*** Supplied passage ***
The tax-exempt market got off to a strong start Monday as trading activity was busy in the morning. By the afternoon, the secondary quieted as market participants prepared for the mid-week holiday.

"It's dead," a Chicago trader said. "Shops are half staffed and either trading today or tomorrow or the end of the week. And with only $60 million on the calendar, it's one of the lowest ever."

While activity has slowed, munis are still cheap relative to Treasuries, he added. "Percentage-wise, we are dirt cheap, " he said. "And we are set up to outperform through July and see ratios come down a little. I think there is a decent amount of redemption money and the technicals seem supportive of product."

Other traders said activity was waning. "It's definitely starting to slow down," a San Francisco trader said. "We have a $60 million calendar and we technically have a full day tomorrow, but equities have a short day so that could clear a lot of places out."

The market was busier Monday morning. "There is buying," a New York trader said. "I think today is going to be the busiest for the week."

Munis ended steady to stronger Monday, according to the Municipal Market Data scale. Yields inside four years were unchanged while the five- to 14-year yields fell one basis point. Outside 15 years, yields were flat.

The 10-year yield fell one basis point to 1.85%. The two-year ended steady at 0.32% for the 22nd straight session, while the 30-year yield finished flat at 3.16% for the seventh session.

Treasuries were much stronger Monday morning. The benchmark 10-year yield and the 30-year yield each dropped six basis points to 1.59% and 2.70%, respectively. The two-year yield fell one basis point to 0.31%.

In the primary market, Citi won the bid for $38 million of Tulsa County, Okla., Independent School District combined-purpose bonds, in what is expected to be one of the larger deals of the week. The bonds are rated Aa2 by Moody's Investors Service and AA by Standard & Poor's. They yielded 1.15% with a 1.5% coupon in 2015. Credits maturing between 2014 and 2016 were not formally reoffered.

In the secondary market Monday, trades compiled by data provider Markit showed a mix of firming and weakening. Yields on San Francisco Public Utilities Commission 4s of 2041 and San Antonio Electric and Gas Systems 5s of 2023 each fell two basis points to 4.09% and 2.39%.

But yields on Dormitory Authority of the State of New York 5s of 2026 and Georgia 5s of 2021 each jumped three basis points to 2.95% and 1.72%. Yields on Connecticut 5.25s of 2017 rose one basis point to 1.05%.

So far this year, muni-to-Treasury ratios have risen as munis underperformed Treasuries and became comparatively cheaper, at least for short to intermediate maturities. The five-year ratio jumped to 114.7% on Monday from 98.9% on Jan. 3. The 10-year ratio rose to 116.4% from 96.4% at the start of the year.

Muni-to-Treasury ratios have fallen on the long end as munis outperformed Treasuries and became relatively more expensive. The 30-year ratio dropped to 117% on Monday from 119.4% at the beginning of January.

The slope of the yield curve flattened so far this year as demand outweighed supply. The one- to 30-year slope flattened to 296 basis points on Monday from 332 basis points at the beginning of the year.
*** End of Supplied passage ***
Task directions:
Continue the municipal bond market report from the point where it ends. The items that follow were taken from a separate source.
*** Extracted records ***
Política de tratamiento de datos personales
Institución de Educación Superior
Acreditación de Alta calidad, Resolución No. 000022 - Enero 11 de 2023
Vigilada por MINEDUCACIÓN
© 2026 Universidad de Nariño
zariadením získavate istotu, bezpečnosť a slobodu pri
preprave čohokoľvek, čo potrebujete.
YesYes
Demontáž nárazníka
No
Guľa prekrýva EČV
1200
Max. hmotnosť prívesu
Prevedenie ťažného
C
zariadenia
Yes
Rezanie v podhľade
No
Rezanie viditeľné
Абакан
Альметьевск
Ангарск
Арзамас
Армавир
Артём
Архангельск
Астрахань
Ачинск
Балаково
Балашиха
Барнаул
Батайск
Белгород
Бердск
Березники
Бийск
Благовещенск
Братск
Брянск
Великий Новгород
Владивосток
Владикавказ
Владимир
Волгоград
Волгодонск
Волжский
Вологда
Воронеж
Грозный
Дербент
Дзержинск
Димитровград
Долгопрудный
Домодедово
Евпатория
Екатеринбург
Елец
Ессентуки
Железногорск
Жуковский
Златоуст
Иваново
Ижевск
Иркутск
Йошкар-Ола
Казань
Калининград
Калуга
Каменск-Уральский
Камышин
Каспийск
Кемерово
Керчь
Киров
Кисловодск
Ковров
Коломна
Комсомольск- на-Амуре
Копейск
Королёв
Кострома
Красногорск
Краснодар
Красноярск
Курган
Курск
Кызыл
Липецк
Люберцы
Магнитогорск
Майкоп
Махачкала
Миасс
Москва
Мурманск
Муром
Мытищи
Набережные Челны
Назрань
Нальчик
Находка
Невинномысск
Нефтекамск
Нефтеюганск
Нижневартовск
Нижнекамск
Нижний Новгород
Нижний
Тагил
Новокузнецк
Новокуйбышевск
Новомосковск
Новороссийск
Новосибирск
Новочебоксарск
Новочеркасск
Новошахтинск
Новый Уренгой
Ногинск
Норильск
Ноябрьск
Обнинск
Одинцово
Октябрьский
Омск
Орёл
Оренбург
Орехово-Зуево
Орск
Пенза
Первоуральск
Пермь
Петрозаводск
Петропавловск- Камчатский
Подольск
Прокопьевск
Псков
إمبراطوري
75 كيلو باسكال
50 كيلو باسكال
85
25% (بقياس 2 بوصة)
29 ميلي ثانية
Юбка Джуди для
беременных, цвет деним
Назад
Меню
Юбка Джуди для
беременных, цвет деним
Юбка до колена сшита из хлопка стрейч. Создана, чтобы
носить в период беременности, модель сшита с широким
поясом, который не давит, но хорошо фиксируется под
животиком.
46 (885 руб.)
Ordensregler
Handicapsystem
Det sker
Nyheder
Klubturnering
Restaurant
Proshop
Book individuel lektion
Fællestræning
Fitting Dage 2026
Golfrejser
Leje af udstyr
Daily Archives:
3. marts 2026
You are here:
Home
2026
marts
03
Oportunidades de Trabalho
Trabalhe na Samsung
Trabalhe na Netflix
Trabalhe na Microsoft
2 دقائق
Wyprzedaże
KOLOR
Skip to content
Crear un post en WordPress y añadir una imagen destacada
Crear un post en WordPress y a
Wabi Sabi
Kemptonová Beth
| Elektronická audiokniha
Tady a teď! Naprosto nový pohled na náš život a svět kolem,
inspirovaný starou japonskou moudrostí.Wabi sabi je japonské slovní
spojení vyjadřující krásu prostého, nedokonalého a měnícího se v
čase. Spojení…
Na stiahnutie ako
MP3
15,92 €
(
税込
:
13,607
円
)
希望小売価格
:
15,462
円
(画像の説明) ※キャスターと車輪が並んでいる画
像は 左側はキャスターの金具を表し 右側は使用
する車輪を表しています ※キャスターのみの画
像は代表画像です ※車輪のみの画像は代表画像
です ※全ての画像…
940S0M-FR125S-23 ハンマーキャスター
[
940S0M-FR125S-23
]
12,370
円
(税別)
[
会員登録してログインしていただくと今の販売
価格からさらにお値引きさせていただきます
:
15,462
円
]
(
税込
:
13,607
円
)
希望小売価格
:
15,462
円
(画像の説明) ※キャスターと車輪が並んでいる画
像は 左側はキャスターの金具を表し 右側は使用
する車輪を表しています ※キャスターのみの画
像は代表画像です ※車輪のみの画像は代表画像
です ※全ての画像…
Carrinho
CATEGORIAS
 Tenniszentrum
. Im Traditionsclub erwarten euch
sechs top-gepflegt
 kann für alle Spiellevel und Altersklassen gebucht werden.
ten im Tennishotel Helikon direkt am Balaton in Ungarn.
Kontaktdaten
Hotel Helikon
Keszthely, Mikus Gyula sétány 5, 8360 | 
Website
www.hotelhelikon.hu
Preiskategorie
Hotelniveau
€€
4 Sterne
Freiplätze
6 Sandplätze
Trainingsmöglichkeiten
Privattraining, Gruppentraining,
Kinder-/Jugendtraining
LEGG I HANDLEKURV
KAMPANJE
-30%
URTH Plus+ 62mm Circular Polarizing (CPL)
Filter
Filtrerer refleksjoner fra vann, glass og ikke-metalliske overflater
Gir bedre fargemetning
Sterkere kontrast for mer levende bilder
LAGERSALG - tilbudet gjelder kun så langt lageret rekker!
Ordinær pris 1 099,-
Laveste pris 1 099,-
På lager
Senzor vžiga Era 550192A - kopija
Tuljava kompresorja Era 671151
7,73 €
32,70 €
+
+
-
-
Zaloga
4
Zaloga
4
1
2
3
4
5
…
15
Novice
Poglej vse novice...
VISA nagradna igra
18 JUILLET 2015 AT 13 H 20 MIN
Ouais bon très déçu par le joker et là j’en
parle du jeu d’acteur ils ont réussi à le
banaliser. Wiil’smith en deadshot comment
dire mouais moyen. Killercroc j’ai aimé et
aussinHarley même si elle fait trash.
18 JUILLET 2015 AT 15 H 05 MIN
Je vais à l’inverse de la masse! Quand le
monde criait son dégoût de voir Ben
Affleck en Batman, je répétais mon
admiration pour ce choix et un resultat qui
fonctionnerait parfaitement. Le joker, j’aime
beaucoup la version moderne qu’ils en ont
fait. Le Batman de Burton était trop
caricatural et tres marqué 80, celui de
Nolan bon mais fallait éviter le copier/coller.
*** End of Extracted records ***
Task result:
Credit spreads also compressed during this year. The two-year triple-A to single-A spread compressed to 39 basis points on Monday from 56 basis points at the beginning of the year. The 10-year spread flattened to 79 basis points from 96 basis points at the start of the year. The 30-year spread dropped to 80 basis points on Monday from 89 basis points on Jan 3.

Over the past few weeks, the municipal market experienced very little volatility as yields remained mostly flat, analysts at Citi said.

"Even in states such as New York, which saw an unusually large amount of paper come to market over the past week, the resulting extra pressure on yields was quite modest," wrote muni analyst George Friedlander.

The amount of cash on the sidelines has helped stabilized muni yields despite the increased issuance over the past weeks. "It is, of course, difficult to make the case that munis are currently 'cheap' but we would also note that more and more individual investor cash is piling up on the sidelines, a factor that should keep yields from rebounding sharply unless Treasuries yields do so," he wrote.

Friedlander noted the most value can be found in medium-coupon paper. Institutions prefer 5% coupons on longer-term callable paper while individual investors prefer lower coupons priced with significant extra yield. Because of that, the difference in pricing between 4% and 5% coupons is as much as 35 to 45 basis points, he noted.

There may also be opportunities in competitive deals with medium-coupon paper. "When competitive deals are not fully placed during and just after the order period, the reason is often that bidding rules require the use of lower coupons that institutions shun," he wrote.

"In any event, we continue to believe that for buy-and-hold individual investors in particular, the extra yield available on 4s and similar coupons can provide an important opportunity to put a portion of cash to work, especially for investors whose portfolios are continuing to be eroded by bonds calls," Friedlander wrote.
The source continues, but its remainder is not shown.